### TEXTE À LIRE
1 - « Occuper Kasbah Knitra dans le plus bref délai » [‼]

mercredi 29 décembre 2010



« Une tête sans mémoire est une place sans garnison.»-Napoléon Bonaparte




Les pays européens et nombre de pays asiatiques vivent aujourd’hui en paix avec leurs voisins et leurs alliés qui ont été, dans un passé proche, leurs ennemies jurés. Les relations amicales n’empêchent aucunement ces pays de célébrer assidument la remémoration des sacrifices consentis par leurs victimes et celle des luttes et des batailles, érigées en symbole, qui marquent une partie douloureuse de leur histoire.

Nous essayerons, tout au long de l’année 2011, de prendre connaissance de l’occupation de Kenitra ainsi que le débarquement français à Mehdia en Avril 1911. Au début de chaque mois, nous découvrirons une partie.

Nous profiterons de cette activité pour mettre en œuvre la délicate entreprise visant la constitution d’archives propres à Kenitra et ses environs.

M. CRUPPI , Ministre des Affaires étrangères,
à M. DE BILLY, Chargé d'affaires de la République française à Tanger.
 « Paris, le 19 avril 1911.
 Le Gouvernement Français a décidé d'autoriser le Général Moinier à faire procéder à la levée de la harka de la Chaouya. Veuillez d'urgence faire tenir des instructions dans ce sens au Commandant du Corps d'occupation. Il serait utile que cette opération pût s'effectuer sans retard, afin d'occuper Kasbah Knitra dans le plus bref délai et d'y conduire un convoi de munitions destiné au Commandant Brémond. Le Général Moinier n'estimera- t-il pas qu'il serait à propos de faire accompagner El Omrani par un ou plusieurs officiers, en mesure de le conseiller et de prendre de l'autorité sur les       khalifas ou caïds des Chaouyas qui commanderont ces contingents ? 
CRUPPI. »
MINISTÈRE DES AFFAIRES ÉTRANGÈRES-DOCUMENTS DIPLOMATIQUES
AFFAIRE DU MAROC – VI-1910 – 1912- N° 198-P 220



ANNEXE II.
NOTE au sujet de la dernière insurrection.
« Fez, le 24 juillet 1911.
……
Cependant, le 13, on apprit de source sûre que les Français n'avaient pas dépassé Knitra. Cette nouvelle causa un grand découragement,…… »
MINISTÈRE DES AFFAIRES ÉTRANGÈRES-DOCUMENTS DIPLOMATIQUES
AFFAIRE DU MAROC – VI-1910 – 1912- P458

« D'autre part, la nouvelle d'une défaite des Français à Knitra, du pillage de leurs convois, a réveillé les espoirs des insurgés.
Enfin, le 19, la nouvelle que les tribus de l'Est marchent sur Fez et vont l'attaquer le 22, le bruit persistant de la défaite des Français à Knitra, font grande impression; le moral des soldats n'a jamais été si mauvais; les instructeurs sont tous à bout de forces ; il n'y a plus de munitions d'artillerie. La situation n'a jamais été aussi désespérée ».
######
### ENREGISTREMENTS
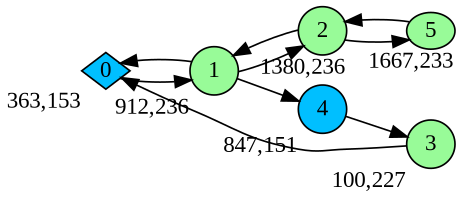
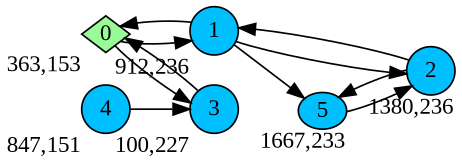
  digraph {
    bgcolor=white
    fontname="Liberation Serif"
    rankdir=LR
    node [fillcolor=palegreen fixedsize=true fontname="Liberation Serif" shape=circle style=filled]
    edge [fontname="Liberation Serif"]
-   0 [fillcolor=deepskyblue height=0.3 shape=diamond width=0.4 xlabel="363,153"]
-   1 [height=0.3 width=0.4 xlabel="912,236"]
-   3 [height=0.3 width=0.4 xlabel="100,227"]
-   2 [height=0.3 width=0.4 xlabel="1380,236"]
+   0 [height=0.3 shape=diamond width=0.4 xlabel="363,153"]
+   1 [fillcolor=deepskyblue height=0.3 width=0.4 xlabel="912,236"]
+   3 [fillcolor=deepskyblue height=0.3 width=0.4 xlabel="100,227"]
+   2 [fillcolor=deepskyblue height=0.3 width=0.4 xlabel="1380,236"]
    4 [fillcolor=deepskyblue height=0.3 width=0.4 xlabel="847,151"]
-   5 [height=0.3 shape=ellipse width=0.4 xlabel="1667,233"]
+   5 [fillcolor=deepskyblue height=0.3 shape=ellipse width=0.4 xlabel="1667,233"]
    0 -> 1
+   0 -> 3
    1 -> 0
    1 -> 2
-   1 -> 4
+   1 -> 5
    3 -> 0
    2 -> 1
    2 -> 5
    4 -> 3
    5 -> 2
  }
######
**CONSIGNE 1:**
Dans le texte, reformulez sous forme de liste le paragraphe qui commence par « Le Gouvernement Français a décidé » en conservant ses faits principaux.
**CONSIGNE 2:**
Résumez le texte en deux phrases.
**CONSIGNE 3:**
Répondez à ces questions sur le texte :
(a) De quel jour date la lettre du ministre Cruppi ?
(b) À qui le convoi de munitions est-il destiné ?
(c) D'après la note, quel jour les tribus de l'Est doivent-elles attaquer Fez ?
Les enregistrements n'interviennent en rien dans ce travail.

**RÉPONSE 1:**
- Le Gouvernement français autorise le général Moinier à faire lever la harka de la Chaouya.
- Des instructions en ce sens doivent être transmises d'urgence au commandant du corps d'occupation.
- L'opération doit se faire sans retard, afin d'occuper Kasbah Knitra au plus vite et d'y conduire un convoi de munitions destiné au commandant Brémond.
- Le ministre demande si le général Moinier ne jugerait pas utile de faire accompagner El Omrani par un ou plusieurs officiers. Ces officiers pourraient le conseiller et prendre de l'autorité sur les khalifas ou caïds des Chaouyas qui commanderont ces contingents.

**RÉPONSE 2:**
Le texte annonce, pour toute l'année 2011, une découverte mensuelle de l'occupation de Kenitra et du débarquement français à Mehdia en avril 1911, dans le but de constituer des archives propres à Kenitra et ses environs. Il cite une dépêche du 19 avril 1911 dans laquelle le ministre Cruppi veut faire occuper Kasbah Knitra dans le plus bref délai, puis une note écrite à Fez en juillet 1911 selon laquelle la rumeur d'une défaite des Français à Knitra a réveillé les espoirs des insurgés.

**RÉPONSE 3:**
(a) Du 19 avril 1911.
(b) Au commandant Brémond.
(c) Le 22.